The first bit of difficulty with this is that it comes loosely coiled in a bag, secured with a zip-tie, rather than on a spool like other filaments. I think it's because the filament is relatively brittle, so it can't be wound as tightly. OK, but how do you put it on the printer? You could cut off the zip-tie and put it on a spool holder, but you run the risk of it uncoiling all over the place. What I did in the short term was to loosely coil some of it around an empty spool and print from there, putting the main coil back in the bag until it's needed. So far, seems to work all right.

The second potential problem is one I'd been forewarned about, so I was able to get out ahead of it. Word on the street is that the fibers in the filament cause clogging. I replaced the usual 0.4mm nozzle on my printer with an 0.75mm one, and I had no clogging issues at all.

Printing was a little iffy because adhesion seems inconsistent. On my first print, the tall, skinny item I was printing broke off about a quarter of the way up when I pulled it off the plate; the bottom of the piece was stuck to the printing surface more strongly than some of the layers farther up were to each other. On a later print, some of the support material didn't stick at all well to the plate, so the piece came loose and didn't finish successfully. Printing seems to be best on blockier pieces which have a lot of surface area touching the plate.
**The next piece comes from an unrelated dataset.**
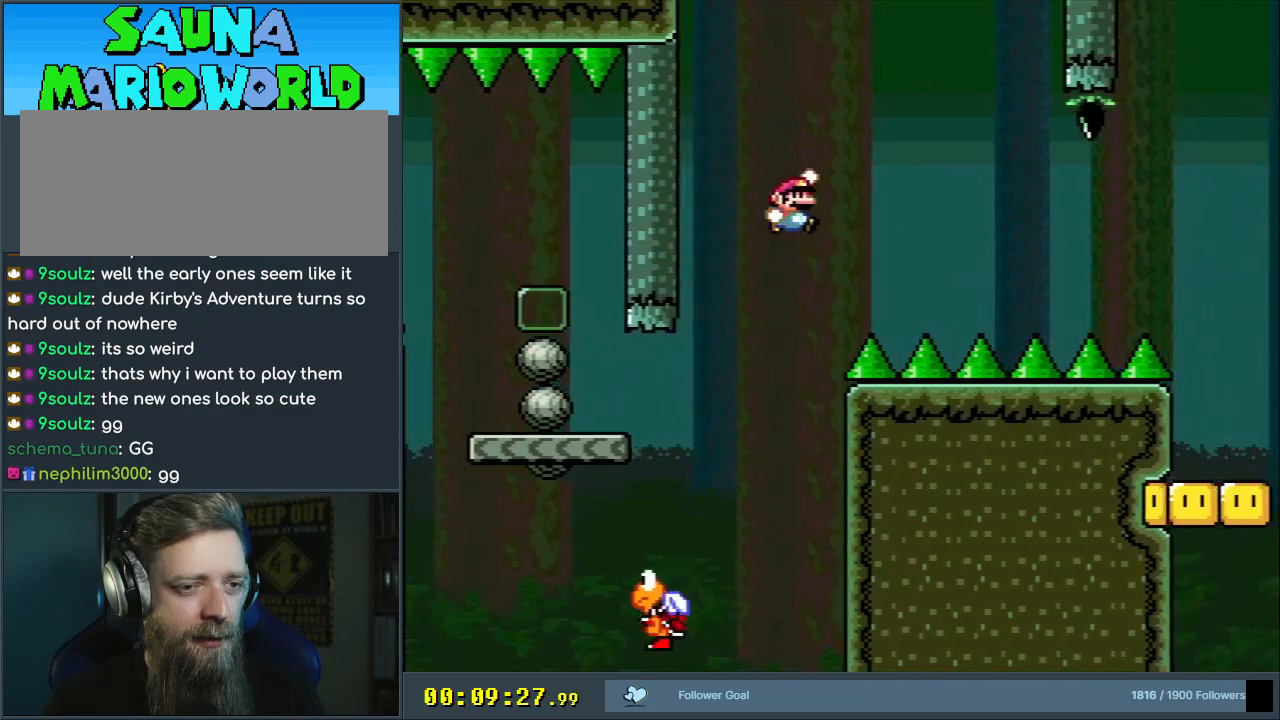
{"buttons": [], "events": [[317, "DPAD_RIGHT", "up"], [467, "B", "up"], [483, "Y", "up"]]}
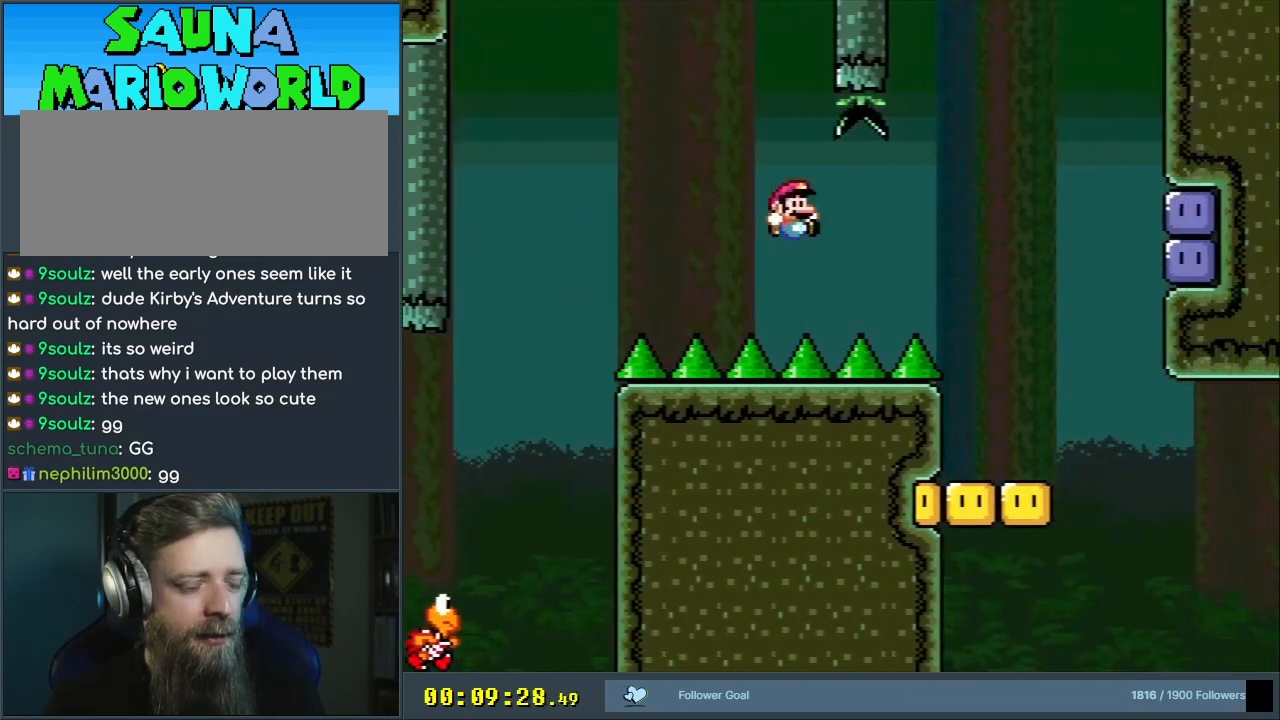
{"buttons": [], "events": []}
The filament itself doesn't look all that woody once printing is complete. It's a matte brown which certainly is a wood-like color, and the texture is, indeed somewhere between plastic and wood, but it's not, in itself, all that convincingly woody. It's most like a sort of really thick, dense cardstock. However, here's where another of the wood filament's properties comes in to play. The precise color is sensitive to printing temperature. Higher temps darken the wood fibers. And as it happens, there's a plugin for Cura which takes advantage of this very property. The temperature of the hot end changes during printing, creating light and dark bands, emulating wood grain, and I think that works pretty well. For another piece, I'm considering using a bit of stain and shellac.

So now that I've got that printed out, I thought I'd take stock of where our Castle Panic  set is now. At this point, the walls and most of the towers are stone-painted pieces. The wizard's tower is copper with heavy natural patina. I've also got custom pieces for tar, some painted flame tokens, a monster-themed cup we keep the dead monsters in, and a one-piece dice tower which has nothing to do with Castle Panic, but we use it anyway. At the rate we make new pieces, and at the rate the original set is wearing out from heavy use, I may end up rebuilding the whole game.